Ecosystem Collapse vs Species Loss
  • “Functional extinction” of staghorn (Acropora cervicornis) and elkhorn (Acropora palmata) corals indicates ecosystem service failure, not merely species decline.
  • Coral reefs support 25% of marine biodiversity; collapse disrupts fisheries, tourism and coastal protection.
Habitat & Land Use Pressure
  • Agricultural expansion, urbanisation and logging drive tree species extinction; threatened trees now exceed threatened vertebrates combined.
  • Island ecosystems exhibit disproportionate extinction rates due to invasive species and habitat isolation.
Governance Deficits
  • Despite CBD commitments, global biodiversity finance gap estimated at ~$700 billion annually.
  • Protected areas often lack effective management and connectivity corridors.
Indian Context
  • Species such as the Great Indian Bustard and Gangetic Dolphin remain critically endangered due to habitat fragmentation and infrastructure expansion.
  • India’s climate vulnerability amplifies biodiversity stress in the Himalayas, Western Ghats and coastal zones.
E. Way Forward
  • Implement 30×30 Target with ecological corridors and community-led conservation models.
  • Integrate biodiversity accounting into national income frameworks via natural capital valuation.
  • Strengthen climate mitigation to limit warming below 1.5°C, reducing thermal stress on species.
  • Expand Red List assessments for fungi, invertebrates and freshwater taxa to reduce conservation blind spots.
  • Enhance global biodiversity finance through debt-for-nature swaps and blended climate–nature funds.
F. Exam Orientation
Prelims Pointers
  • IUCN Red List: 169,420 species assessed; 47,187 threatened.
  • Extreme heat may impact 8,000 vertebrate species.
  • 38% of global tree species threatened.

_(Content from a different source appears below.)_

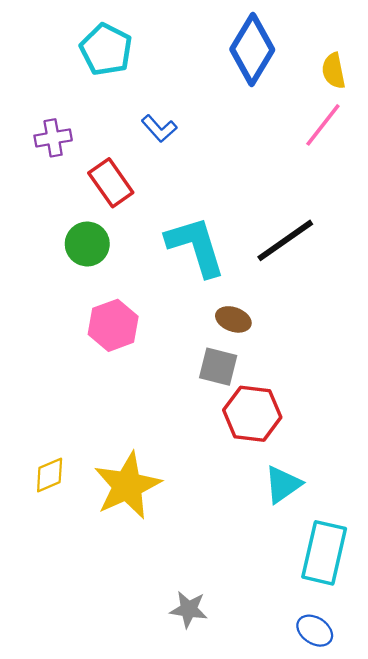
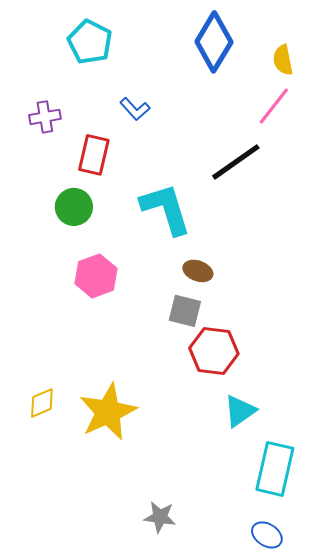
red rectangle: (111, 183) -> (94, 155), turned 48
black line: (285, 240) -> (236, 162), moved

  • African freshwater fish: 26% threatened.
  • Coral functional extinction differs from species extinction.
Practice Question (15 Marks)
  • “Biodiversity loss in the Anthropocene represents not only an ecological crisis but a governance failure.” Examine the drivers of accelerating species extinction and suggest policy measures to reconcile development with conservation.